Does a New Card Affect the Average Age of Credit?

Does a New Card Affect Average Age of Credit?

How a new credit card might impact your credit history

When shopping for a new credit card, you should consider all the ramifications that come with it.

  • How will simply having it impact your spending?
  • If there is an annual fee, is it worth it?
  • Can your budget handle a new card?
  • Do the rewards match your spending habits?
  • How will opening a new account impact your credit score?

Credit History and Age of Credit

Credit history refers to how long any credit account has been open. The longer an account has been open with good payment history and no late payments, the better it is for your credit score.

To get credit age, credit bureaus calculate the average of how long all your credit accounts have been open.

Impact of a New Credit Account

When considering the impact on your average age of credit, understand that while opening a new credit card can hurt it, if you go about it in the right way you should be fine.

First, consider that when you open a new account, it does affect both your credit history and credit age — two important components of your score. The former is how long any individual account has been open; the latter is the average time all of your listed accounts have been open. If you don’t have a lot of accounts on your credit report, opening a new card may have more of an impact than if you have several open accounts.

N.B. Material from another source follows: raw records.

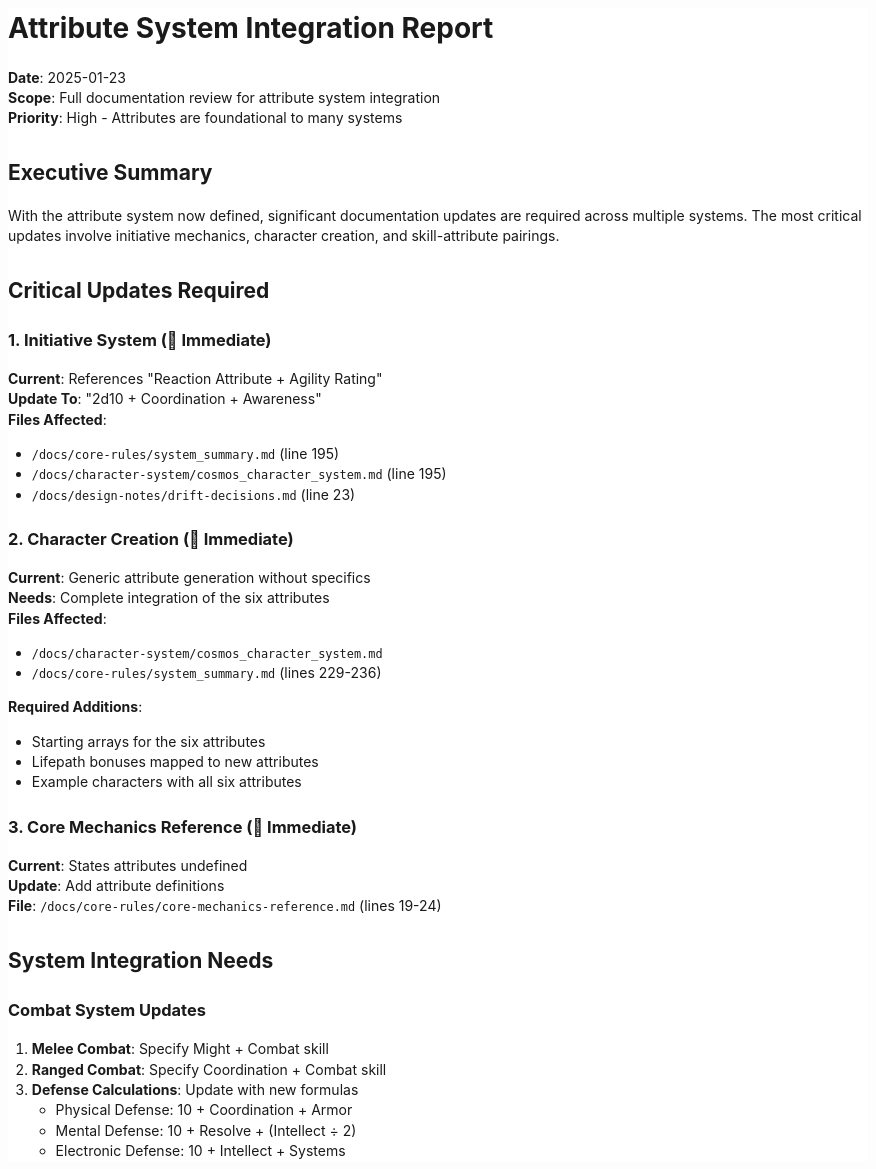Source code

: # Attribute System Integration Report

**Date**: 2025-01-23  
**Scope**: Full documentation review for attribute system integration  
**Priority**: High - Attributes are foundational to many systems

## Executive Summary

With the attribute system now defined, significant documentation updates are required across multiple systems. The most critical updates involve initiative mechanics, character creation, and skill-attribute pairings.

## Critical Updates Required

### 1. Initiative System (🔴 Immediate)
**Current**: References "Reaction Attribute + Agility Rating"  
**Update To**: "2d10 + Coordination + Awareness"  
**Files Affected**:
- `/docs/core-rules/system_summary.md` (line 195)
- `/docs/character-system/cosmos_character_system.md` (line 195)
- `/docs/design-notes/drift-decisions.md` (line 23)

### 2. Character Creation (🔴 Immediate)
**Current**: Generic attribute generation without specifics  
**Needs**: Complete integration of the six attributes  
**Files Affected**:
- `/docs/character-system/cosmos_character_system.md`
- `/docs/core-rules/system_summary.md` (lines 229-236)

**Required Additions**:
- Starting arrays for the six attributes
- Lifepath bonuses mapped to new attributes
- Example characters with all six attributes

### 3. Core Mechanics Reference (🔴 Immediate)
**Current**: States attributes undefined  
**Update**: Add attribute definitions  
**File**: `/docs/core-rules/core-mechanics-reference.md` (lines 19-24)

## System Integration Needs

### Combat System Updates
1. **Melee Combat**: Specify Might + Combat skill
2. **Ranged Combat**: Specify Coordination + Combat skill
3. **Defense Calculations**: Update with new formulas
   - Physical Defense: 10 + Coordination + Armor
   - Mental Defense: 10 + Resolve + (Intellect ÷ 2)
   - Electronic Defense: 10 + Intellect + Systems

While your credit score will take a hit when you open a new credit card account, the impact is usually temporary and, once you start making timely payments, your score will rise again. Keep in mind that simply applying for a card will ding your score because it triggers a hard credit pull.

Other Important Factors

The other thing to consider here is that credit history and credit age do matter, but they aren’t the biggest factors used when calculating your credit score. They make up 15 percent of your FICO score and 21 percent of your VantageScore, which makes them significant but not overwhelming. Paying on time, conversely, makes up about 40 percent of both scoring models. Be smart when you open a new account of any kind, and your credit score should make it through relatively unscathed.